Robert Boyer et Olivier Boylaud étudient les évolutions des dettes publiques en France depuis l'après-guerre et surtout la nature des déficits qui en ont été la contrepartie. Leur objectif est de montrer que cet endettement a eu des origines bien différentes selon les sous-périodes considérées, ce qui reflète le rôle évolutif de la politique budgétaire dans la formation de l'équilibre socioéconomique. Dans cette perspective, on ne peut se limiter à l'étude des seuls épisodes de fortes hausses des dettes, associées à des phénomènes exogènes ; des mouvements de faible ampleur contribuent aussi à caractériser des systèmes de régulation et le rôle que l'État y joue. Ainsi le régime de croissance qui s'est installé durant les Trente Glorieuses a permis un fort développement du secteur public en même temps qu'une stabilisation de l'endettement, les soldes budgétaires évoluant sans tendance de façon contracyclique. Par la suite, la France a commencé à accumuler les déficits structurels que ces deux auteurs interprètent comme la marque d'une incapacité à maintenir les performances de l'économie d'une manière socialement acceptable dans un monde bouleversé par la libéralisation des échanges et la financiarisation. L'analyse des dépenses publiques montre clairement que l'État s'est alors limité à gérer, par des transferts, les conflits sociaux plutôt que d'investir pour conduire l'économie vers un modèle économique et social en accord avec la nouvelle donne. Les déficits budgétaires se sont alors enchaînés pour compenser les insuffisances de compétitivité et de croissance. Ce qui pose implicitement le problème de la soutenabilité de l'endettement qui s'en est suivi.

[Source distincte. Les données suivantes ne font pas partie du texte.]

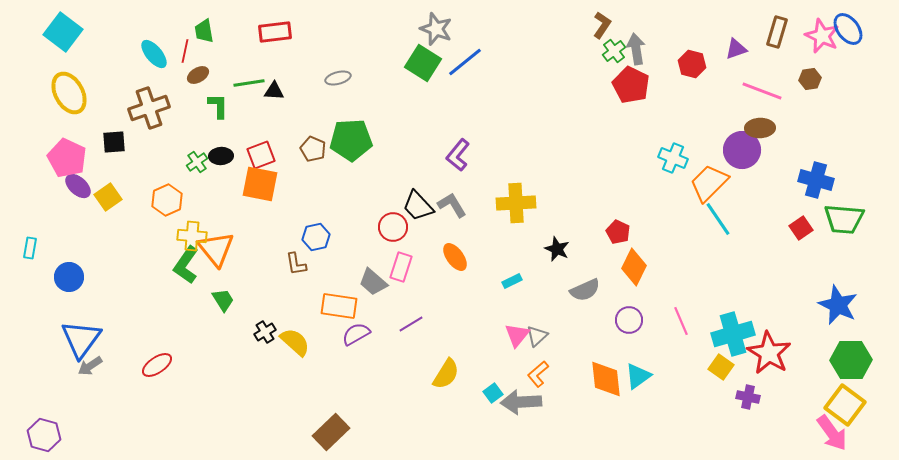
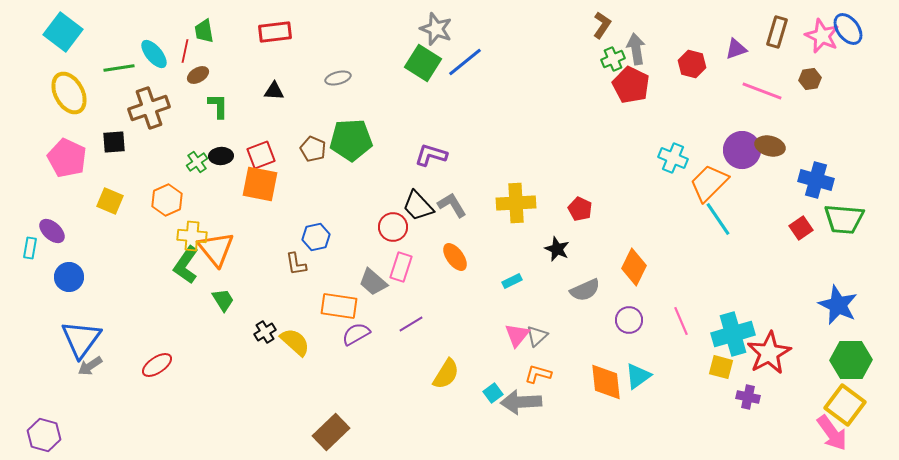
green cross at (614, 51): moved 1 px left, 8 px down; rotated 15 degrees clockwise
green line at (249, 83): moved 130 px left, 15 px up
brown ellipse at (760, 128): moved 10 px right, 18 px down; rotated 16 degrees clockwise
purple L-shape at (458, 155): moved 27 px left; rotated 68 degrees clockwise
purple ellipse at (78, 186): moved 26 px left, 45 px down
yellow square at (108, 197): moved 2 px right, 4 px down; rotated 32 degrees counterclockwise
red pentagon at (618, 232): moved 38 px left, 23 px up
red star at (769, 353): rotated 12 degrees clockwise
yellow square at (721, 367): rotated 20 degrees counterclockwise
orange L-shape at (538, 374): rotated 56 degrees clockwise
orange diamond at (606, 379): moved 3 px down
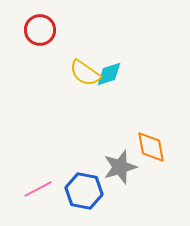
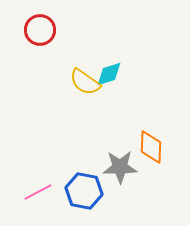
yellow semicircle: moved 9 px down
orange diamond: rotated 12 degrees clockwise
gray star: rotated 16 degrees clockwise
pink line: moved 3 px down
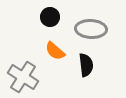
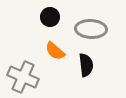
gray cross: rotated 8 degrees counterclockwise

Définir et évaluer la soutenabilité
Au même titre que l'étude d'expériences historiques, les comparaisons internationales peuvent aider à cerner la notion de soutenabilité. Et, de ce point de vue, le cas du Japon est un objet d'analyse incontournable dans la mesure où le niveau de ses dettes publiques a atteint presque 250 % sans susciter l'inquiétude de ses détenteurs effectifs ou potentiels. Anton Brender et Florence Pisani consacrent leur contribution à cette « énigme » en expliquant pourquoi et comment on en est arrivé à cette situation qui discrédite le taux d'endettement comme indicateur de solvabilité, mais pose question sur sa pérennité. Les explications proposées et bien documentées sont simples. À partir des années 1990, l'augmentation de l'épargne financière des ménages par rapport au PIB, induite par la baisse des investissements privés (sur fond de baisse de la croissance), s'est faite sous forme de titres publics. Les déficits budgétaires qui en étaient la contrepartie, accompagnés par une politique monétaire accommodante, étaient nécessaires au maintien de l'activité économique. Le tout semble constituer un système stable, à ceci près qu'il n'est pas parvenu à retrouver la croissance qui constituait l'objectif des Abenomics. De plus, se pose la question de savoir comment pourrait s'opérer le retour à l'équilibre, ou plutôt à des excédents budgétaires, si l'évolution démographique ou un changement de comportement des ménages venaient à changer la cohérence du modèle.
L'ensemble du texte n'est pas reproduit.